Ce profil correspond-il à vos résultats?
Eric Davoine: Selon notre enquête auprès de plus de 150 recruteurs romands, le recours aux réseaux sociaux électroniques n’est pas lié à un secteur d’activité. Cela dépend plutôt du profil du recruteur et de son réseau. Ce sont surtout les entreprises de plus de 250 salariés qui utilisent ce type de sourcing. Etonnement, nous avons découvert que les profils les plus actifs sont des femmes entre 35 et 50 ans. En général, elles y recourent pour les recrutements difficiles. Et ces réseaux électroniques ne sont qu’une méthode parmi d’autres, il y a aussi les réseaux professionnels «réels», les agences de placement et les chasseurs de tête.
La difficulté est de réussir à faire le tri parmi les centaines de profils disponibles. Comment procédez-vous?
Claus-Peter Sommer: Les habitudes des candidats ont changé. Avec l’arrivée du Web 2.0 (portails emplois, réseaux sociaux électroniques) les candidats sont devenus passifs. C’est-à-dire qu’ils sont approchés par les recruteurs avant qu’ils ne se mettent activement en recherche d’emploi. Il y a dix ans, on estime que la part de candidats actifs était de 60 pour cent. La tendance s’est inversée.
Eric Davoine: Oui, mais cette transparence ne vient pas des candidats, elle a été rendue possible grâce au Net, qui a rendu disponibles des millions de CV. Votre valeur ajoutée est d’offrir un filtre pour trier tous ces profils.

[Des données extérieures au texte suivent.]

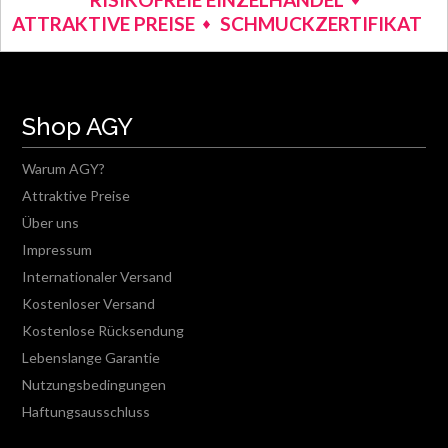
ATTRAKTIVE PREISE
SCHMUCKZERTIFIKAT
Shop AGY
Warum AGY?
Attraktive Preise
Über uns
Impressum
Internationaler Versand
Kostenloser Versand
Kostenlose Rücksendung
Lebenslange Garantie
Nutzungsbedingungen
Haftungsausschluss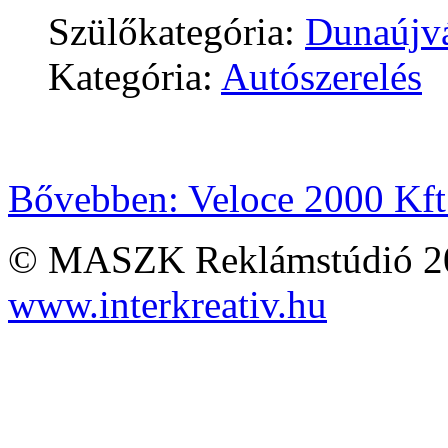
Szülőkategória:
Dunaújv
Kategória:
Autószerelés
Bővebben: Veloce 2000 Kft
© MASZK Reklámstúdió 2026
www.interkreativ.hu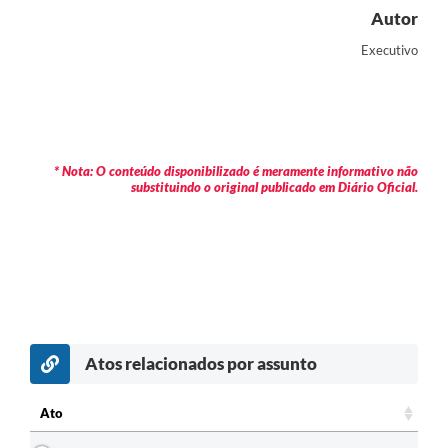
Autor
Executivo
* Nota: O conteúdo disponibilizado é meramente informativo não
substituindo o original publicado em Diário Oficial.
Atos relacionados por assunto
c
Ato
Ato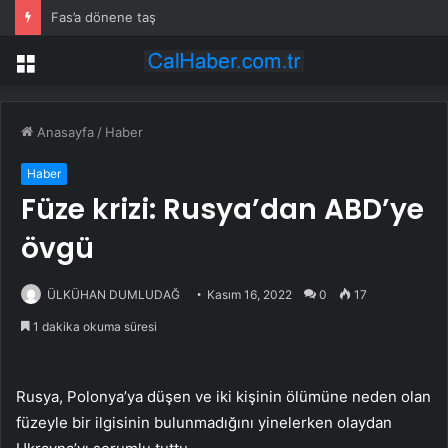
Fas’a dönene taş
Menü
Anasayfa
/
Haber
Haber
Füze krizi: Rusya’dan ABD’ye
övgü
ÜLKÜHAN DUMLUDAĞ
Kasım 16, 2022
0
17
1 dakika okuma süresi
Rusya, Polonya’ya düşen ve iki kişinin ölümüne neden olan
füzeyle bir ilgisinin bulunmadığını yinelerken olaydan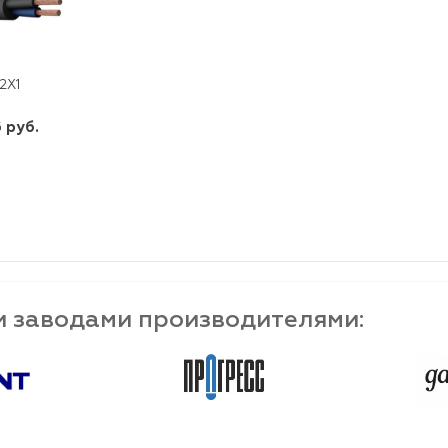
 2Х1
 руб.
шт
-
+
и заводами производителями: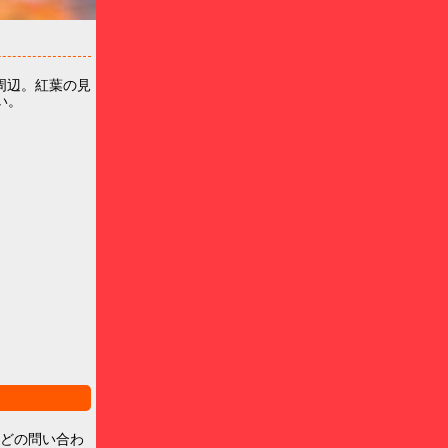
周辺。紅葉の見
い。
などの問い合わ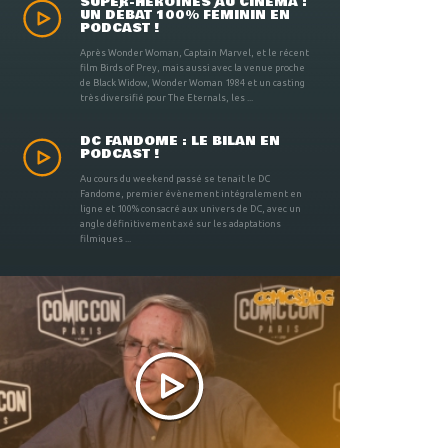
SUPER-HÉROÏNES AU CINÉMA :
UN DÉBAT 100% FÉMININ EN
PODCAST !
Après Wonder Woman, Captain Marvel, et le récent
film Birds of Prey, mais aussi avec la venue proche
de Black Widow, Wonder Woman 1984 et un casting
très diversifié pour The Eternals, les ...
DC FANDOME : LE BILAN EN
PODCAST !
Au cours du weekend passé se tenait le DC
Fandome, premier évènement intégralement en
ligne et 100% consacré aux univers de DC, avec un
angle définitivement axé sur les adaptations
filmiques ...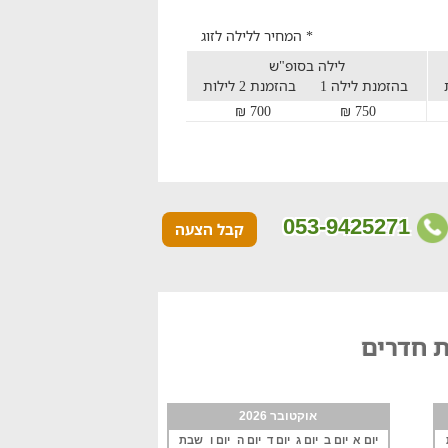
* המחיר ללילה לזוג
לילה בסופ"ש
בהזמנת לילה 1
בהזמנת 2 לילות
700 ₪
750 ₪
053-9425271
קבל הצעה
ת חדרים
אוקטובר 2026
יום א
יום ב
יום ג
יום ד
יום ה
יום ו
שבת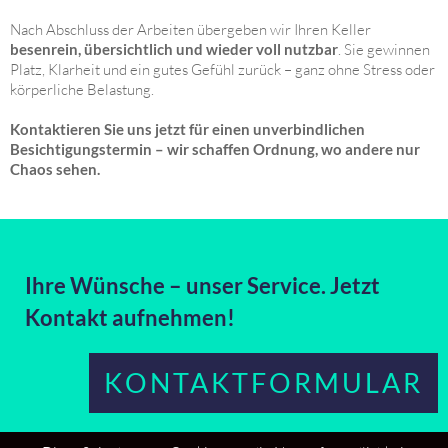
Nach Abschluss der Arbeiten übergeben wir Ihren Keller
besenrein, übersichtlich und wieder voll nutzbar
. Sie gewinnen
Platz, Klarheit und ein gutes Gefühl zurück – ganz ohne Stress oder
körperliche Belastung.
Kontaktieren Sie uns jetzt für einen unverbindlichen
Besichtigungstermin – wir schaffen Ordnung, wo andere nur
Chaos sehen.
Ihre Wünsche – unser Service. Jetzt
Kontakt aufnehmen!
KONTAKTFORMULAR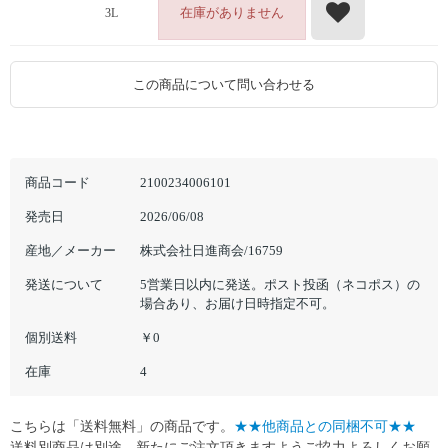
在庫がありません
3L
この商品について問い合わせる
商品コード
2100234006101
発売日
2026/06/08
産地／メーカー
株式会社日進商会/16759
発送について
5営業日以内に発送。ポスト投函（ネコポス）の
場合あり、お届け日時指定不可。
個別送料
￥0
在庫
4
こちらは「送料無料」の商品です。
★★他商品との同梱不可★★
送料別商品は別途、新たにご注文頂きますようご協力よろしくお願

Claus-Peter Sommer: Je préfère le terme catalyseur. Nous avons effectivement accès à tous les réseaux et à tous les newsgroups (micro communautés sur le Net). Avec nos outils, nous sommes en mesure de sélectionner très précisément les bons profils, que nous présentons ensuite au recruteur. Une fois la liste validée, nous approchons les candidats pour les mettre en contact avec la société. Notre grande force est notre rapidité. En général, il faut compter sept jours de l’ouverture de la position à la mise en contact du candidat avec le recruteur.
En quoi les réseaux sociaux ont-ils modifié les processus de recrutement?
Eric Davoine: Deux études récentes montrent que les employeurs les utilisent surtout pour contrôler la traçabilité des individus et pour voir comment ils parlent de leurs anciens employeurs. Mais on peut aussi repérer des candidats grâce à des compétences clés identifiées, maintenir des relations avec d’anciens employés, animer des groupes de discussion… En Suisse romande, les réseaux sociaux semblent encore peu utilisés à des fins de recrutement. Les recruteurs que nous avons interrogés emploient surtout les réseaux sociaux pour maintenir à jour leur carnet d’adresses.
Claus-Peter Sommer: Chez nous, chaque collaborateur est spécialisé dans un secteur d’activité (finance, controlling, vente, IT, engineering, …), puis nous travaillons le marché de manière très intensive, huit heures par jour. Nous disposons d’un moteur de recherche propre qui permet des recherches ciblées sur certains réseaux très spécifiques. Il faut également connaître le jargon des différentes professions pour entrer les mots clés.
Eric Davoine: Le Net a sans doute révolutionné la manière de recruter et d’approcher les candidats. Mais il y a encore trop d’informations qui circulent, d’où l’intérêt de recourir à ce genre de filtre. Le jour où ces méthodes seront à la portée de tout le monde, les sociétés de sourcing seront face à un vrai challenge.
* «L’utilisation des réseaux sociaux dans le recrutement», réalisé en octobre 2009 par Florence Martin sous la direction du professeur Eric Davoine et avec le soutien de Conciliat, société de conseils en ressources humaines.